* _Aim of the exercise_
Put the entries below, from the start through the line that contains "genus: Porcellio", inclusive, into a two-column CSV with the headers field and value. Give one row per entry: its text goes in field and its answer in value, each in its own quoted field with any line breaks replaced by spaces.

[Stored items]
——

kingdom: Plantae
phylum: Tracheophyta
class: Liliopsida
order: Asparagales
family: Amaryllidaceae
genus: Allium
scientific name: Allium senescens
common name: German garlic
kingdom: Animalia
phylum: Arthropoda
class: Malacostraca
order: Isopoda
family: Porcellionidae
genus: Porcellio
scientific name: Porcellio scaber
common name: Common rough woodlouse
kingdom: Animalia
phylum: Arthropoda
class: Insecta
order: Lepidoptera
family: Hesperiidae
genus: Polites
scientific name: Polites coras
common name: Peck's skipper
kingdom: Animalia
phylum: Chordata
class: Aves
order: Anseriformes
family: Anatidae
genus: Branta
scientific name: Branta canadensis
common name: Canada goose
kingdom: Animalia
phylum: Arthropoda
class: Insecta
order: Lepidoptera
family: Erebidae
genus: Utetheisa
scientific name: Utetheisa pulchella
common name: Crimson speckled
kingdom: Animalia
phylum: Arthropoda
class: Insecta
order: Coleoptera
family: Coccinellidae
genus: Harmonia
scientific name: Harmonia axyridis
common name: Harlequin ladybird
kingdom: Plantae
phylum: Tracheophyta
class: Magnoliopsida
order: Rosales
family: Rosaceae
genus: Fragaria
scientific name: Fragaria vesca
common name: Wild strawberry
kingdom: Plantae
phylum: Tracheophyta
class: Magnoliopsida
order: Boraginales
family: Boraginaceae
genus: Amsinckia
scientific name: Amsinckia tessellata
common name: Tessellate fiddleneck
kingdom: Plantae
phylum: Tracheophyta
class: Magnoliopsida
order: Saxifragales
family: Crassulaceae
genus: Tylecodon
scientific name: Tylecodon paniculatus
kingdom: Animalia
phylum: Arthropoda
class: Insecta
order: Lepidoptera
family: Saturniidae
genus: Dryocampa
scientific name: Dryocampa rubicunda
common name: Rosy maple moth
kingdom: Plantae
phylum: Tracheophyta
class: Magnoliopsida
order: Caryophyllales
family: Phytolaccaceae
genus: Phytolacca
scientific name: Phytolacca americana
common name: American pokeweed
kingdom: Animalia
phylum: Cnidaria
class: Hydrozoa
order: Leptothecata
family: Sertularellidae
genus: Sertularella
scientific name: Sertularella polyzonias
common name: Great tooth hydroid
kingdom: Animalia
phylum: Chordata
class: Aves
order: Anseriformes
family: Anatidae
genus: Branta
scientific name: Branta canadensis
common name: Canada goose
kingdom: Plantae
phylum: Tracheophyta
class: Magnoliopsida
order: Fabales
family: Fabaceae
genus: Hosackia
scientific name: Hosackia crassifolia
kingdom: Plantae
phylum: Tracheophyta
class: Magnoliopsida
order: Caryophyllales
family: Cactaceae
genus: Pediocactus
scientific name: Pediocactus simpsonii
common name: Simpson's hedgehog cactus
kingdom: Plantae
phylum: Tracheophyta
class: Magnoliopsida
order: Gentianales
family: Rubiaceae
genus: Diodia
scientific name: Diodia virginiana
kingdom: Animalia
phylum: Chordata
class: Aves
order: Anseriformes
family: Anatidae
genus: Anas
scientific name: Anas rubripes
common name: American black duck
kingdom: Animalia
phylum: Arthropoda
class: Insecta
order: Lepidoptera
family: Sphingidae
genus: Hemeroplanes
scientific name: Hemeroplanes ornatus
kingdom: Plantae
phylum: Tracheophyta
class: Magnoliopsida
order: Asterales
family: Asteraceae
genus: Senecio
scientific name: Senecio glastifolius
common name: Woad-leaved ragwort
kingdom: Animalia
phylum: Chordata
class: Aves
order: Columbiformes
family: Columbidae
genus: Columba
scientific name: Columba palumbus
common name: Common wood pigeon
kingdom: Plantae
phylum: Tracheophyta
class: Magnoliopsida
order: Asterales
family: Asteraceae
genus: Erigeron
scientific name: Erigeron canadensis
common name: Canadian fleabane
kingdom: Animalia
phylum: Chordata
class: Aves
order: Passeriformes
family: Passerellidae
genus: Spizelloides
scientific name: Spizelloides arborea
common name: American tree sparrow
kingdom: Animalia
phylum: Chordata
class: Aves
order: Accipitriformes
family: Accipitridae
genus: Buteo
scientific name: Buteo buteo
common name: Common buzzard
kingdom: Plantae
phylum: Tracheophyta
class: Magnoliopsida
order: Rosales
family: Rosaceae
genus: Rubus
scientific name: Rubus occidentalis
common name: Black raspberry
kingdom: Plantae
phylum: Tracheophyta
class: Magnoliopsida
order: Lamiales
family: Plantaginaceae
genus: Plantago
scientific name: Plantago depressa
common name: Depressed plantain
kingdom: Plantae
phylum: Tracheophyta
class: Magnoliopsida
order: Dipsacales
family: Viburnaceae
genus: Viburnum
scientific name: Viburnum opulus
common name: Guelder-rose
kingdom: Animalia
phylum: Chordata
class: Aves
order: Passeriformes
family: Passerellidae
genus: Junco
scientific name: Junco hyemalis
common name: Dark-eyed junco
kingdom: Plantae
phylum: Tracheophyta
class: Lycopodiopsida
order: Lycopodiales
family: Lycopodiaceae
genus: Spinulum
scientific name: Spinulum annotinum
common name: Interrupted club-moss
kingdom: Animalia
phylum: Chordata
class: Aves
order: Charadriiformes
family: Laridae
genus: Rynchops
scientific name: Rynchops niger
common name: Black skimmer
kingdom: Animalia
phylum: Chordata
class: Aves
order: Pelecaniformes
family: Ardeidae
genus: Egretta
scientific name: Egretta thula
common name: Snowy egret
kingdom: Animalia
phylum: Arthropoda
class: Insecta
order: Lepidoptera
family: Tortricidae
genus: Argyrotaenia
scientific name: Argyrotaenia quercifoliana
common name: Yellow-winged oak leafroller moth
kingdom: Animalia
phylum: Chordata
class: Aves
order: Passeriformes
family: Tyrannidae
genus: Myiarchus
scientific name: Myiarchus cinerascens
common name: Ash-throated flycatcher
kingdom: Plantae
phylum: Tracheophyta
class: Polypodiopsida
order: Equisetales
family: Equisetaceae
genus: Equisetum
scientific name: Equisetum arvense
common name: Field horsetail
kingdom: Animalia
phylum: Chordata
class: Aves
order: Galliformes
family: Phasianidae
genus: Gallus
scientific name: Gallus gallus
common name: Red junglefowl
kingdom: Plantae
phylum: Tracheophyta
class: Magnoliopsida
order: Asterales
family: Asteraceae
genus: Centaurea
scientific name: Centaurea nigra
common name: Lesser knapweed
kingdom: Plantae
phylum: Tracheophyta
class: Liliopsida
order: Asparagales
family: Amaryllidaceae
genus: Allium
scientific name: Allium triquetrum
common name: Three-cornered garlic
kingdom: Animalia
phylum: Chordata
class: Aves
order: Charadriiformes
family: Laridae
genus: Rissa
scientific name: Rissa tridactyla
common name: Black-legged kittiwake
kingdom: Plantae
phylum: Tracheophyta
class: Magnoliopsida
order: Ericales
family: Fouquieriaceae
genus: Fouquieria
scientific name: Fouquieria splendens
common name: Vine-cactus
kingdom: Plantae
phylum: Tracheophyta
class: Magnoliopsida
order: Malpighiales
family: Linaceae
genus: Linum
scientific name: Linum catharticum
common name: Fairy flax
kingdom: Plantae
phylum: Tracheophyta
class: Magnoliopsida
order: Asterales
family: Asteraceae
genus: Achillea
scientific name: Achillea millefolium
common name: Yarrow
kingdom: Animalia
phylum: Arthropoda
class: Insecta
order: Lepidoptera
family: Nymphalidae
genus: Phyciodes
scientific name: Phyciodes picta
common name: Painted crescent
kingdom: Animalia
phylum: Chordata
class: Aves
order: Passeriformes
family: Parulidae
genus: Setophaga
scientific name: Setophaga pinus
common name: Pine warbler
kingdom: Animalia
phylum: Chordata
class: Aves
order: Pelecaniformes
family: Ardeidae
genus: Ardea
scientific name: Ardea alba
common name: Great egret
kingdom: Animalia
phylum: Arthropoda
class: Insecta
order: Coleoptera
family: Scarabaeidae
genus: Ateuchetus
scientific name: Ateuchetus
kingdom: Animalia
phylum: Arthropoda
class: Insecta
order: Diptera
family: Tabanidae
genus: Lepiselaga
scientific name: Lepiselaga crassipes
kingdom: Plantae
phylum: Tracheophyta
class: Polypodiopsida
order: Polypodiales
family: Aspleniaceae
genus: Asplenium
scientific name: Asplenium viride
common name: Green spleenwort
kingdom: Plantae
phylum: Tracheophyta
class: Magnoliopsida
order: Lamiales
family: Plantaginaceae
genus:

——

* _Output of the exercise_
field,value
"kingdom:","Plantae"
"phylum:","Tracheophyta"
"class:","Liliopsida"
"order:","Asparagales"
"family:","Amaryllidaceae"
"genus:","Allium"
"scientific name:","Allium senescens"
"common name:","German garlic"
"kingdom:","Animalia"
"phylum:","Arthropoda"
"class:","Malacostraca"
"order:","Isopoda"
"family:","Porcellionidae"
"genus:","Porcellio"